CRISE DE REPRESENTATIVIDADE

PT cogita candidato de outro partido para as eleições de 2018

Com a possibilidade de conformar uma frente ampla para as eleições de 2018, o Partido dos Trabalhadores pensa na hipótese do lançamento da candidatura presidencial ser de outro partido.

Cássia Silva

Coordenadora do CACH - Unicamp

sexta-feira 14 de outubro| Edição do dia

Foto: Veja

Com um plano antigo de Lula de lançamento da candidatura de Eduardo Campos (PSB), que faleceu em acidente de avião no ano retrasado, nas eleições de 2018, Ciro Gomes (PDT) é um dos nomes possíveis para ser avaliado na futura frente eleitoral.

Quem fez tal revelação foi Carlos Lupi, presidente do Partido Democrático Trabalhista (PDT), em entrevista à Folha de São Paulo. No entanto, Paulo Fiorilo, presidente do PT de São Paulo, e outros dirigentes petistas afirmam ser cedo para definições.

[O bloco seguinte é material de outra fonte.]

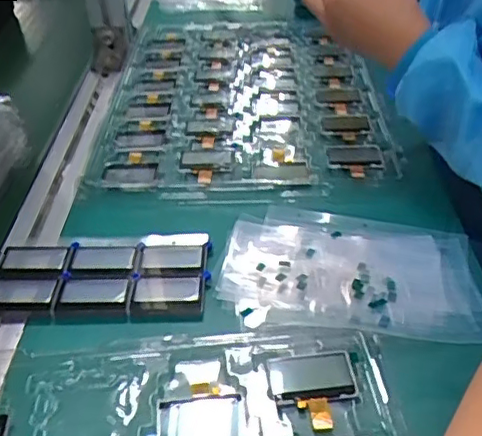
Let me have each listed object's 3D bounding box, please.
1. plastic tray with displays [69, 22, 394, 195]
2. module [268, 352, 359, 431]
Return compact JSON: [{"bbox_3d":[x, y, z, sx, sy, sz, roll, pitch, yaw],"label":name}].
[{"bbox_3d":[-0.002,-0.141,0.631,0.259,0.014,0.386,-2,38,1],"label":"plastic tray with displays"},{"bbox_3d":[0.040,0.092,0.329,0.046,0.004,0.047,-5,38,-3],"label":"module"}]

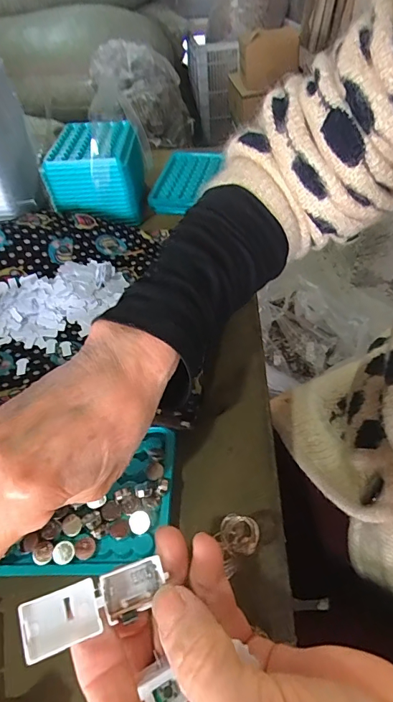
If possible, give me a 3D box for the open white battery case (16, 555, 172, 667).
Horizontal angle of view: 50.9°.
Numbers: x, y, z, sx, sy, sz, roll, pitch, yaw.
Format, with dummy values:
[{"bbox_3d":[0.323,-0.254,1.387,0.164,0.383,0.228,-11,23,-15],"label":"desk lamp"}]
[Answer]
[{"bbox_3d":[-0.039,0.099,0.163,0.054,0.014,0.018,-8,45,-32],"label":"open white battery case"}]

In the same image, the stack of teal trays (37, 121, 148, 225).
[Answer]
[{"bbox_3d":[-0.118,-0.217,0.488,0.101,0.069,0.129,-4,46,-2],"label":"stack of teal trays"}]

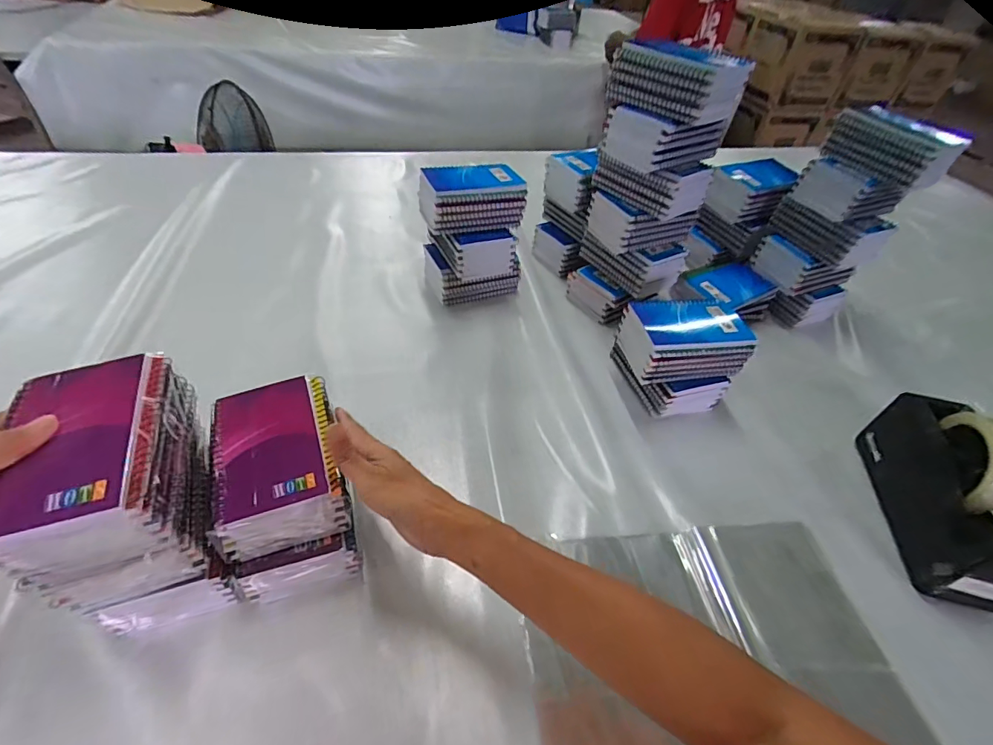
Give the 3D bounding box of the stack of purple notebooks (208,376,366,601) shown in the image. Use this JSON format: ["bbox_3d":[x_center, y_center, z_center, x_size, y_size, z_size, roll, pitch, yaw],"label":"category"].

Diante do avanço da Operação Lava-Jato contra de Lula, que se tornou réu de ação penal pela 3ª vez com a aceitação da denúncia do Ministério Público Federal pelo juiz Vallisney de Souza Oliveira, a instabilidade é profunda - tanto para o próprio Lula, quanto para o PT.

A concretização de uma possível candidatura de Ciro Gomes pela frente ampla é o retrato dessa situação, que depende dos rumos da Lava-Jato e da ação do Judiciário na administração das revelações dos podres do regime. O que pode ser uma “mudança de alvo” para aliviar a imagem de Lula, mas também para tirar o próprio PT dos holofotes da crise de representatividade do partido e do regime político como um todo.

Esse cenário de instabilidade nacional escancara ainda mais a falência do petismo e com quem o partido está disposto para conseguir se manter de pé e proteger suas figuras. A derrocada do PT nas eleições, o avanço da direita de conjunto nos resultados e a expressão de votos nulos, brancos e abstenções são resultados da lógica de aliança petista com setores diretamente imperialistas, que querem entregar o país nas mãos dos empresários.

E, mais uma vez, as soluções para que o descarrego da crise não caia sob as costas dos trabalhadores e da juventude, como já se pode ver a aprovação da PEC 241 de congelamento do teto, não se encontram em campos dos ricos e poderosos, nem em saídas eleitorais sem nenhuma independência de classe, como esta que se desenha. Nesse campo, se vê a prova cabal de como os setores da burguesia se organizam para se proteger.